Très bonne. J’allais le voir, on parlait des jeunes, il te parlait des gamins de 12 ans de son club, il les connaissait tous. Je lui parlais de Joe Cole, qui avait 11 ans, fantastique gamin, le meilleur jeune que j’ai vu. On parlait de Rio (Ferdinand), de Frank (Lampard), des mômes. Et il parlait des courses (de chevaux), il aimait les courses. Il était comme moi, il connaissait tous les joueurs des divisions inférieures. Il avait le même parcours, un peu. Quand j’ai commencé à Bournemouth, chaque soir, j’allais voir un match. L’autre jour, je jouais au golf avec Tony Pulis, mon adjoint à Bournemouth. Il m’a dit: “Tu te souviens quand on prenait ta voiture, on avait le Rothmans book (livre qui recensait tous les joueurs chaque saison et leurs statistiques)?” Il l’ouvrait, en choisissait un au hasard, de Stockport ou de Rochdale, et je les connaissais tous! Il a ri: “Tu étais une encyclopédie à l’époque.”
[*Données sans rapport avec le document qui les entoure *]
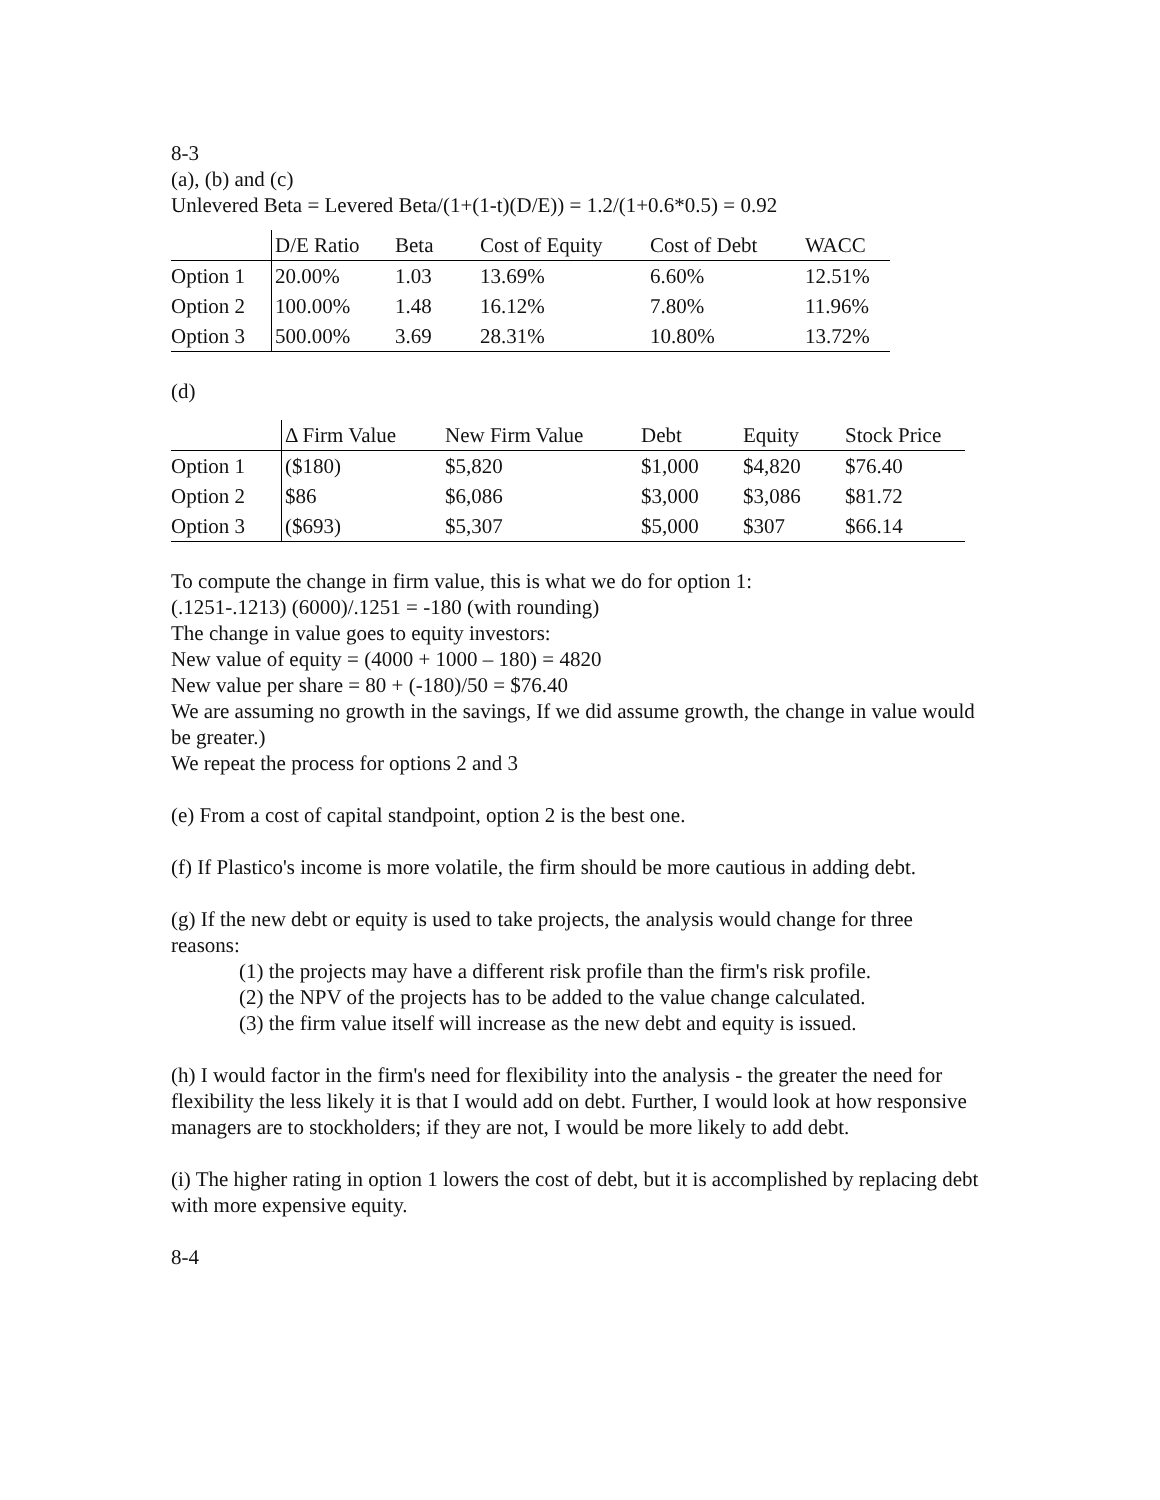8-3
(a), (b) and (c)
Unlevered Beta = Levered Beta/(1+(1-t)(D/E)) = 1.2/(1+0.6*0.5) = 0.92
| | D/E Ratio | Beta | Cost of Equity | Cost of Debt | WACC |
| --- | --- | --- | --- | --- | --- |
| Option 1 | 20.00% | 1.03 | 13.69% | 6.60% | 12.51% |
| Option 2 | 100.00% | 1.48 | 16.12% | 7.80% | 11.96% |
| Option 3 | 500.00% | 3.69 | 28.31% | 10.80% | 13.72% |
(d)
| | Δ Firm Value | New Firm Value | Debt | Equity | Stock Price |
| --- | --- | --- | --- | --- | --- |
| Option 1 | ($180) | $5,820 | $1,000 | $4,820 | $76.40 |
| Option 2 | $86 | $6,086 | $3,000 | $3,086 | $81.72 |
| Option 3 | ($693) | $5,307 | $5,000 | $307 | $66.14 |
To compute the change in firm value, this is what we do for option 1:
(.1251-.1213) (6000)/.1251 = -180 (with rounding)
The change in value goes to equity investors:
New value of equity = (4000 + 1000 – 180) = 4820
New value per share = 80 + (-180)/50 = $76.40
We are assuming no growth in the savings, If we did assume growth, the change in value would be greater.)
We repeat the process for options 2 and 3
(e) From a cost of capital standpoint, option 2 is the best one.
(f) If Plastico's income is more volatile, the firm should be more cautious in adding debt.
(g) If the new debt or equity is used to take projects, the analysis would change for three reasons:
(1) the projects may have a different risk profile than the firm's risk profile.
(2) the NPV of the projects has to be added to the value change calculated.
(3) the firm value itself will increase as the new debt and equity is issued.
(h) I would factor in the firm's need for flexibility into the analysis - the greater the need for flexibility the less likely it is that I would add on debt. Further, I would look at how responsive managers are to stockholders; if they are not, I would be more likely to add debt.
(i) The higher rating in option 1 lowers the cost of debt, but it is accomplished by replacing debt with more expensive equity.
8-4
C’était ça: on cherchait des joueurs, on les connaissait. J’allais à Plymouth, j’allais partout, il nous fallait des joueurs pas chers pour Bournemouth. Et le dimanche, tu regardais le gros match du week-end à la télé. La caméra montrait la loge, et il y avait toujours 8 ou 9 managers assis là, à regarder le match. Maintenant, il n’y en a plus! Parce que les managers ne choisissent plus les joueurs. Ils sont choisis par des responsables de je-ne-sais-quoi ou analystes. L’autre jour, j’écoutais la radio. Il y avait le directeur général de Southampton qui disait : “Nous avons six personnes dans le comité de décision et le manager fait partie des six, il a un sixième des voix.” Le présentateur lui a demandé : “Mais le manager a-t-il le dernier mot ?” Il a répondu : “Non, il a le même poids que les autres. La décision doit être unanime, c’est tout le comité qui décide si on signe un joueur ou pas.” Vous auriez imaginé faire ça à Alex Ferguson? ”Monsieur Ferguson, il y a cinq personnes là, ils n’ont jamais joué au foot, même pas le dimanche matin, mais ils auront leur mot à dire pour décider qui on signe ou pas.” C’est fou! Je pense que j’ai connu la meilleure époque pour un manager. »

***

SON PARCOURS D’ENTRAÎNEUR

1984-1992 : Bournemouth.
1994-2001 : West Ham.
2002-2004 : Portsmouth.
2004-2005 : Southampton
2005-2008 : Portsmouth.
2008-2012 : Tottenham.
2012-2015 : Queens Park Rangers.
2016 (*) : Jordanie
2017 : Birmingham.

(*) Harry Redknapp a dirigé la Jordanie lors de deux matches de qualification à la Coupe du monde 2018.